Agenda 2: To adopt the Minutes of the 2019 Annual General Meeting of Shareholders held on Thursday, April 25, 2019 and the Extraordinary General Meeting of Shareholders No.1/2019 held on Thursday, June 13, 2019 The Chairman informed the Meeting that the Company prepared the minutes of the Annual General Meeting of Shareholders held on Thursday, April 25, 2019 and Extraordinary General Meeting of Shareholders No.1/2019 held on Thursday, June 13, 2019 which were earlier submitted to the Stock Exchange of Thailand within 14 days as required by law.

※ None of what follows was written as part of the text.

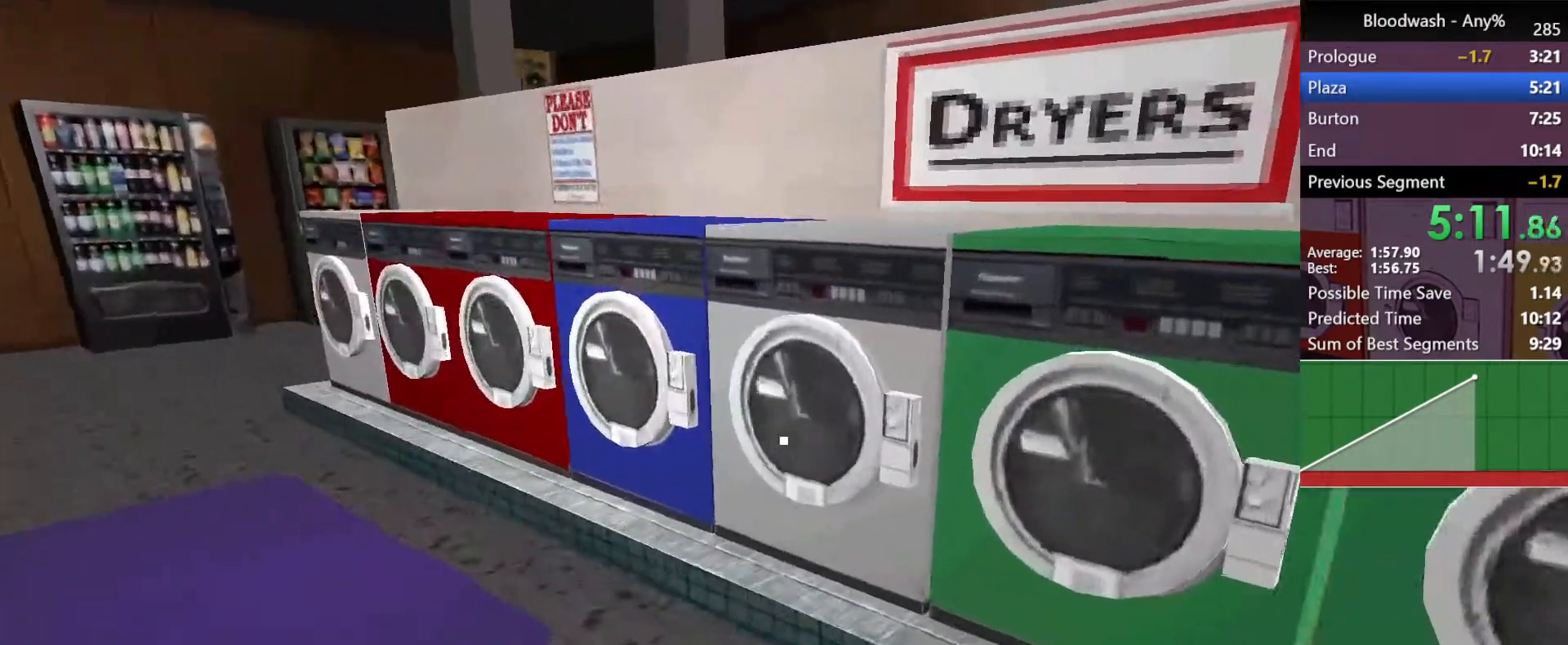
{"keys": ["a", "shift", "w"], "mouse": [], "events": []}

The minutes of meetings were also sent to the shareholders in advance together with other supporting documents. Such minutes were also sent to the commenting shareholders via registered postal service for consideration. In case that any shareholder wanted to correct such minutes, he/she was required to notify the Company within a period of 7 days. The shareholder’s correction for the minutes of meeting would be informed in the Meeting as well. However, if no shareholder wanted to correct such minutes, the Meeting would certify the minutes of the 2019 Annual General Meeting of Shareholders and the Extraordinary General Meeting of Shareholders No. 1/2019

The Chairman proposed the Meeting to certify the minutes of the 2019 Annual General Meeting of Shareholders held on Thursday, April 25, 2019 and the Extraordinary General Meeting of Shareholders No. 1/2019 held on Thursday, June 13, 2019.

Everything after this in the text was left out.